Hedonic Treadmill

adaption by laura edelbacher

The hedonic treadmill is the supposed tendency of humans to quickly return to a relatively stable level of happiness despite major positive or negative events or life changes. According to this theory, as a person makes more money, expectations and desires rise in tandem, which results in no permanent gain in happiness. Brickman and Campbell coined the term in their essay ‘Hedonic Relativism and Planning the Good Society’ (1971). During the late ’90s, the concept was modified by Michael Eysenck, a British psychology researcher, to become the current ‘hedonic treadmill theory’ which compares the pursuit of happiness to a person on a treadmill, who has to keep working just to stay in the same place. The general idea of the ‘Hedonic (or Happiness) Set Point’ has gained interest throughout the field of positive psychology.

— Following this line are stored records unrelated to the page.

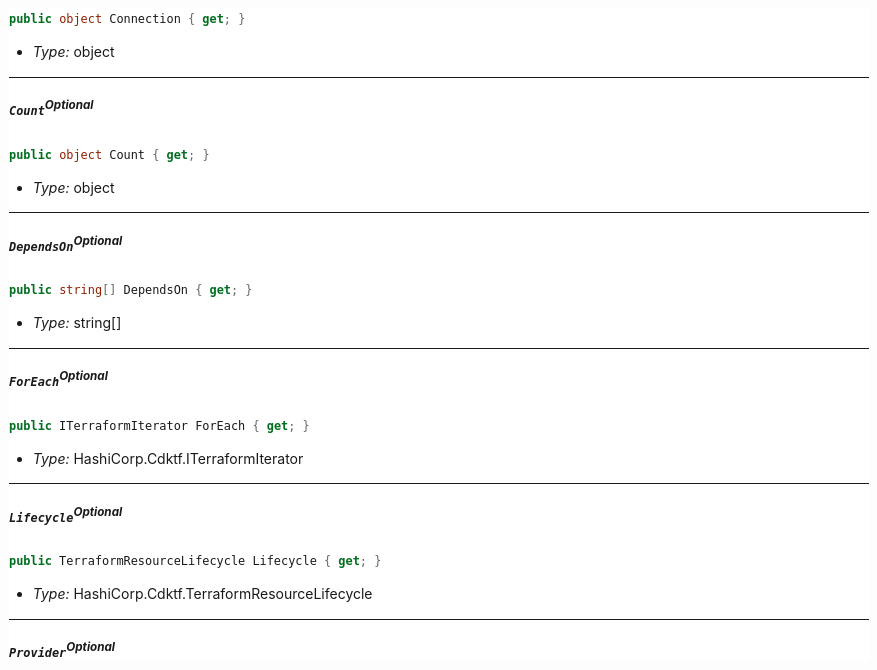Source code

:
 ```csharp
public object Connection { get; }
```

- *Type:* object

---

##### `Count`<sup>Optional</sup> <a name="Count" id="@cdktf/provider-databricks.credential.Credential.property.count"></a>

```csharp
public object Count { get; }
```

- *Type:* object

---

##### `DependsOn`<sup>Optional</sup> <a name="DependsOn" id="@cdktf/provider-databricks.credential.Credential.property.dependsOn"></a>

```csharp
public string[] DependsOn { get; }
```

- *Type:* string[]

---

##### `ForEach`<sup>Optional</sup> <a name="ForEach" id="@cdktf/provider-databricks.credential.Credential.property.forEach"></a>

```csharp
public ITerraformIterator ForEach { get; }
```

- *Type:* HashiCorp.Cdktf.ITerraformIterator

---

##### `Lifecycle`<sup>Optional</sup> <a name="Lifecycle" id="@cdktf/provider-databricks.credential.Credential.property.lifecycle"></a>

```csharp
public TerraformResourceLifecycle Lifecycle { get; }
```

- *Type:* HashiCorp.Cdktf.TerraformResourceLifecycle

---

##### `Provider`<sup>Optional</sup> <a name="Provider" id="@cdktf/provider-databricks.credential.Credential.property.provider"></a>
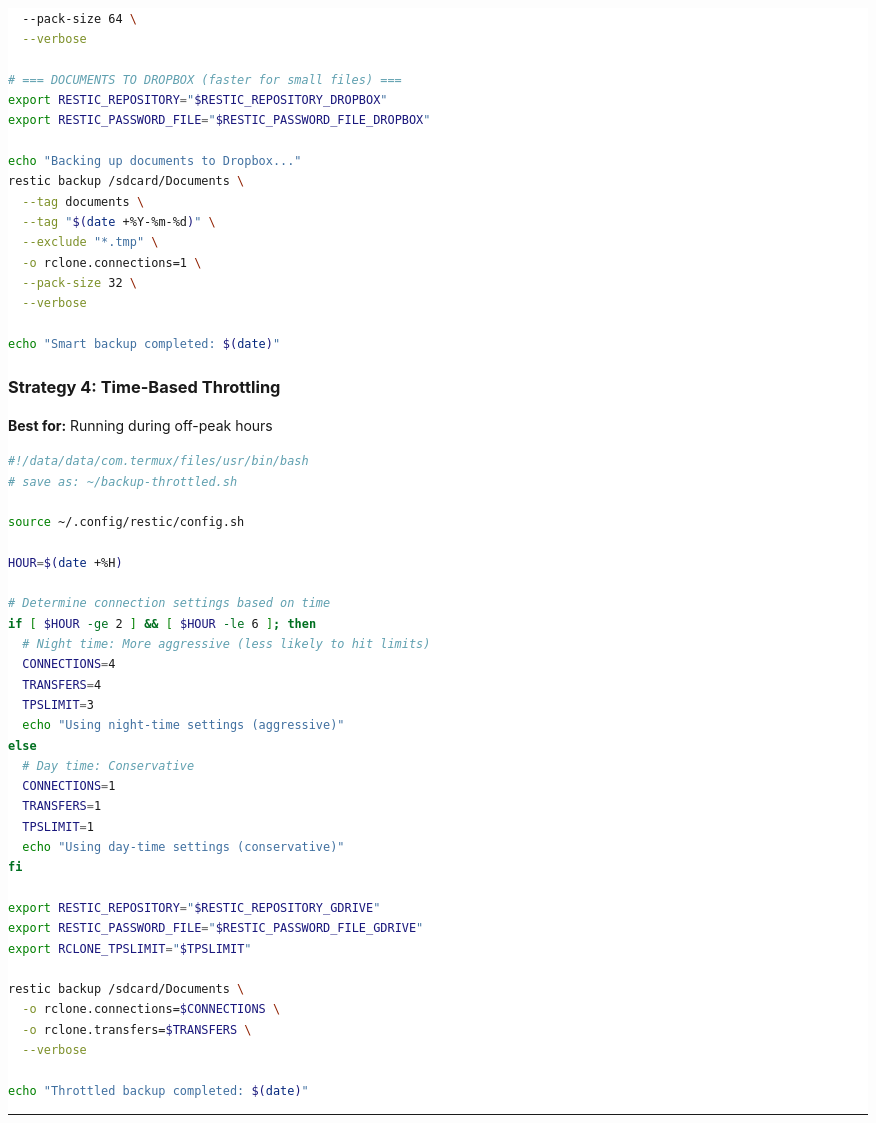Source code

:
 ```bash
  --pack-size 64 \
  --verbose

# === DOCUMENTS TO DROPBOX (faster for small files) ===
export RESTIC_REPOSITORY="$RESTIC_REPOSITORY_DROPBOX"
export RESTIC_PASSWORD_FILE="$RESTIC_PASSWORD_FILE_DROPBOX"

echo "Backing up documents to Dropbox..."
restic backup /sdcard/Documents \
  --tag documents \
  --tag "$(date +%Y-%m-%d)" \
  --exclude "*.tmp" \
  -o rclone.connections=1 \
  --pack-size 32 \
  --verbose

echo "Smart backup completed: $(date)"
```

### Strategy 4: Time-Based Throttling

**Best for:** Running during off-peak hours

```bash
#!/data/data/com.termux/files/usr/bin/bash
# save as: ~/backup-throttled.sh

source ~/.config/restic/config.sh

HOUR=$(date +%H)

# Determine connection settings based on time
if [ $HOUR -ge 2 ] && [ $HOUR -le 6 ]; then
  # Night time: More aggressive (less likely to hit limits)
  CONNECTIONS=4
  TRANSFERS=4
  TPSLIMIT=3
  echo "Using night-time settings (aggressive)"
else
  # Day time: Conservative
  CONNECTIONS=1
  TRANSFERS=1
  TPSLIMIT=1
  echo "Using day-time settings (conservative)"
fi

export RESTIC_REPOSITORY="$RESTIC_REPOSITORY_GDRIVE"
export RESTIC_PASSWORD_FILE="$RESTIC_PASSWORD_FILE_GDRIVE"
export RCLONE_TPSLIMIT="$TPSLIMIT"

restic backup /sdcard/Documents \
  -o rclone.connections=$CONNECTIONS \
  -o rclone.transfers=$TRANSFERS \
  --verbose

echo "Throttled backup completed: $(date)"
```

---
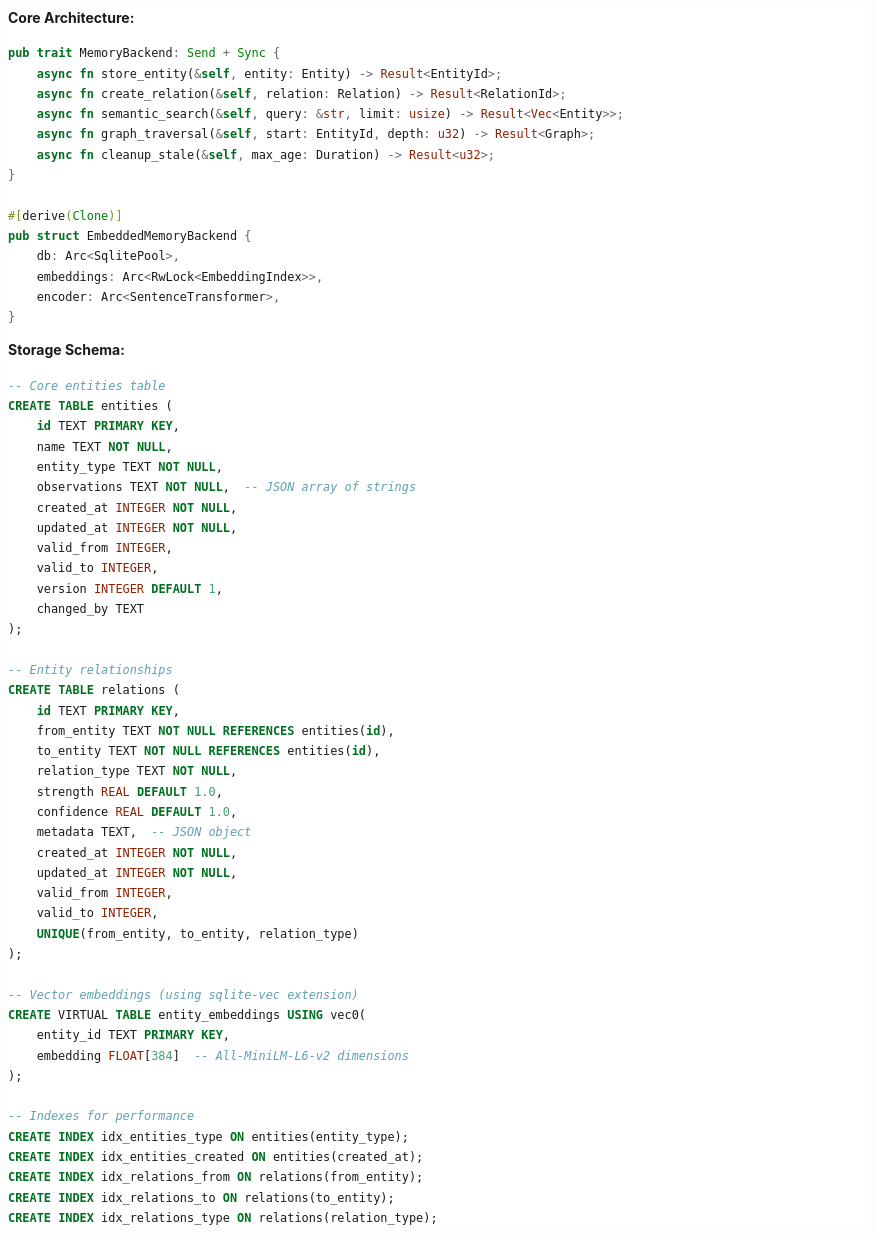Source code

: **Core Architecture:**

```rust
pub trait MemoryBackend: Send + Sync {
    async fn store_entity(&self, entity: Entity) -> Result<EntityId>;
    async fn create_relation(&self, relation: Relation) -> Result<RelationId>;
    async fn semantic_search(&self, query: &str, limit: usize) -> Result<Vec<Entity>>;
    async fn graph_traversal(&self, start: EntityId, depth: u32) -> Result<Graph>;
    async fn cleanup_stale(&self, max_age: Duration) -> Result<u32>;
}

#[derive(Clone)]
pub struct EmbeddedMemoryBackend {
    db: Arc<SqlitePool>,
    embeddings: Arc<RwLock<EmbeddingIndex>>,
    encoder: Arc<SentenceTransformer>,
}
```

**Storage Schema:**

```sql
-- Core entities table
CREATE TABLE entities (
    id TEXT PRIMARY KEY,
    name TEXT NOT NULL,
    entity_type TEXT NOT NULL,
    observations TEXT NOT NULL,  -- JSON array of strings
    created_at INTEGER NOT NULL,
    updated_at INTEGER NOT NULL,
    valid_from INTEGER,
    valid_to INTEGER,
    version INTEGER DEFAULT 1,
    changed_by TEXT
);

-- Entity relationships
CREATE TABLE relations (
    id TEXT PRIMARY KEY,
    from_entity TEXT NOT NULL REFERENCES entities(id),
    to_entity TEXT NOT NULL REFERENCES entities(id),
    relation_type TEXT NOT NULL,
    strength REAL DEFAULT 1.0,
    confidence REAL DEFAULT 1.0,
    metadata TEXT,  -- JSON object
    created_at INTEGER NOT NULL,
    updated_at INTEGER NOT NULL,
    valid_from INTEGER,
    valid_to INTEGER,
    UNIQUE(from_entity, to_entity, relation_type)
);

-- Vector embeddings (using sqlite-vec extension)
CREATE VIRTUAL TABLE entity_embeddings USING vec0(
    entity_id TEXT PRIMARY KEY,
    embedding FLOAT[384]  -- All-MiniLM-L6-v2 dimensions
);

-- Indexes for performance
CREATE INDEX idx_entities_type ON entities(entity_type);
CREATE INDEX idx_entities_created ON entities(created_at);
CREATE INDEX idx_relations_from ON relations(from_entity);
CREATE INDEX idx_relations_to ON relations(to_entity);
CREATE INDEX idx_relations_type ON relations(relation_type);
```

Research supports a three-factor model, where our level of happiness is 50% determined by genetics, 10% determined by outside circumstances, and 40% determined by intentional activities. That last factor, of intentional activities, is the focus of positive psychology, especially because not all activities are equally effective at helping one to reach the higher end of their happiness range. One study concluded that life goals along with personality characteristics are important determinants of one’s subjective well-being. Life goals that enrich one’s relationships and social resources, such as altruistic and family oriented goals, increase their level of subjective well-being. On the other hand, materialistic life goals, such as monetary achievement, have a negative effect on people’s overall subjective well-being.